Verspieltes Vertrauen
Wie man manchmal mit kleinen, sogar unbeabsichtigten Gesten beim Aufbau einer Beziehung Vertrauen gewinnen kann, so können Lappalien, kleine Unachtsamkeiten zu einem Vertrauensverlust führen: Einem Kunden wird eine bestimmte Serviceleistung erbracht, einem anderen nicht, und dieser bekommt die Ungleichbehandlung mit. Manchmal genügt schon eine zwar scherzhaft gemeinte, aber eben doch dumme Bemerkung.
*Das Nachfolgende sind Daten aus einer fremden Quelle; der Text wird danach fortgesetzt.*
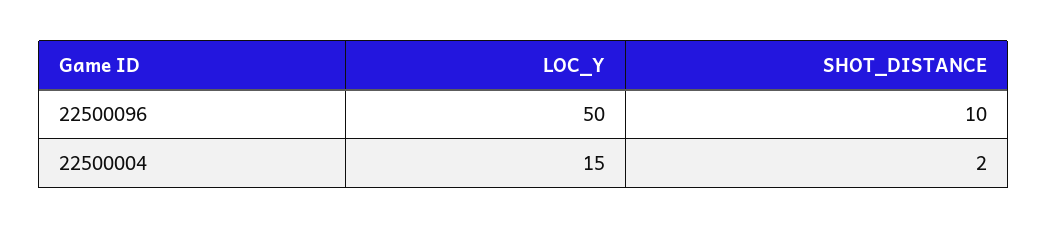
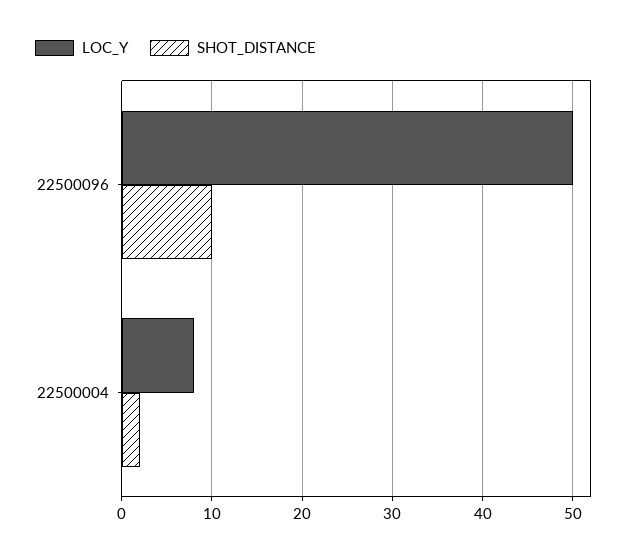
LOC_Y, 22500004: 15 -> 8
Oftmals erodiert das Vertrauen einfach stillschweigend; der Kunde zieht sich zurück, ohne dass man es wahrnimmt.
„Muss ein Verantwortlicher seine Position räumen, dann zeigt das, dass Sie den Vertrauensbruch missbilligen.“
Weil gerade in beruflichen Zusammenhängen selten durchweg mit offenen Karten gespielt wird, kann ein schleichender Vertrauensverlust auch dann eintreten, wenn sich jemand, dem eine komplexe Aufgabe anvertraut wurde, als unsicher erweist oder wenn der Vertrauensgeber meint, die Voraussetzungen für das Vertrauensverhältnis hätten sich verändert. Das ist bei Positionswechseln wie Beförderungen häufig der Fall. Besonders wenn man sich von neuen Loyalitäten mehr verspricht, lässt man die alten „auslaufen“.
„Jemand, der seinen Fehler bagatellisiert, kann nicht erwarten, dass er Vertrauen zurückgewinnt.“
Eklatant ist natürlich der offene Vertrauensbruch, die blanke Illoyalität. Aber auch ein zu weit gehendes, verantwortungsloses und unkontrolliertes Vertrauen kann dazu führen, dass der Vertrauensnehmer die Bodenhaftung verliert. Er macht, was er will, und schädigt u. U. den Vertrauensgeber. Personen mit hochkomplexen, nicht durchschaubaren Aufgaben, etwa einem Fußballtrainer oder Manager, kann von einem Tag auf den anderen das Vertrauen entzogen werden, auch ohne konkretes Fehlverhalten oder nachweisbare Schuld.
Vertrauen zurückgewinnen
Verlorenes Vertrauen kann mithilfe verschiedener Maßnahmen zurückgewonnen werden:
- Sie machen einen radikalen Neuanfang mit konkreten Schritten: Auswechslung von Personen (weil Vertrauen personen- und nicht strukturgebunden ist), evtl. Neuverteilung von Kompetenzen, vertrauensbildende Einbindung der Betroffenen.
- Sie räumen Fehler unumwunden ein, entschuldigen sich und bieten ggf. Entschädigung an. Bagatellisieren, sich rausreden, Verantwortung abwälzen, in Salamitaktik nur das zugeben, was sich keinesfalls abstreiten lässt – all das zerstört evtl. noch vorhandenes Vertrauen restlos.
- Auch die Zeit kann Vertrauenswunden heilen, wenn man nicht drängt oder sich aufdrängt, sondern einfach versucht, sich zu bewähren. Manchmal stellt das Gegenüber auch fest, dass gar keine oder nur vergleichsweise schlechtere Alternativen existieren und gibt entzogenes Vertrauen wieder zurück.